However, it is helpful to visualize the fact that there is a hidden layer, and the mapping can be expanded as:

\[\boldsymbol{\hat{y}}: \mathbb{R}^{n} \rightarrow \mathbb{R}^d \rightarrow \mathbb{R}^K, d \gg n, K\]

What might an example configuration for the case above look like? In this case, one has input of dimension two ($n=2$), the single hidden layer could have dimensionality of 1000 ($d = 1000$), and we have 3 classes ($C=3$). There are good practical reasons to not have so many neurons in one hidden layer, so it could make sense to split that single hidden layer into 3 with 10 neurons each ($1000 \rightarrow 10 \times 10 \times 10$).

Neural network (training I)

So what does typical training look like? It is helpful to formulate this into the standard terminology of losses.

First, let us re-introduce the soft (arg)max and explicitly state that it is a common activation function for the last layer, when using negative log-likelihood loss, in cases for multi-class prediction. As stated by Professor LeCun in lecture, this is because you get nicer gradients than if you were to use sigmoids and square loss. In addition, your last layer will already be normalized (the sum of all the neurons in the last layer come out to 1), in a way that is nicer for gradient methods than explicit normalization (dividing by the norm).

* [THE TASK] Rewrite the neural network passage, starting with "However, it is" and going on through "terminology of losses.", substituting "intermediate layer" for each occurrence of "hidden layer".

* [RAW DATA]
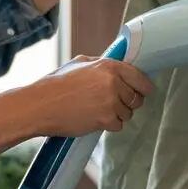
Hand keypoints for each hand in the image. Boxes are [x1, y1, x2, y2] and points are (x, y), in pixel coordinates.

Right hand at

* [ANSWER AREA]
However, it is helpful to visualize the fact that there is a intermediate layer, and the mapping can be expanded as:

\[\boldsymbol{\hat{y}}: \mathbb{R}^{n} \rightarrow \mathbb{R}^d \rightarrow \mathbb{R}^K, d \gg n, K\]

What might an example configuration for the case above look like? In this case, one has input of dimension two ($n=2$), the single intermediate layer could have dimensionality of 1000 ($d = 1000$), and we have 3 classes ($C=3$). There are good practical reasons to not have so many neurons in one intermediate layer, so it could make sense to split that single intermediate layer into 3 with 10 neurons each ($1000 \rightarrow 10 \times 10 \times 10$).

Neural network (training I)

So what does typical training look like? It is helpful to formulate this into the standard terminology of losses.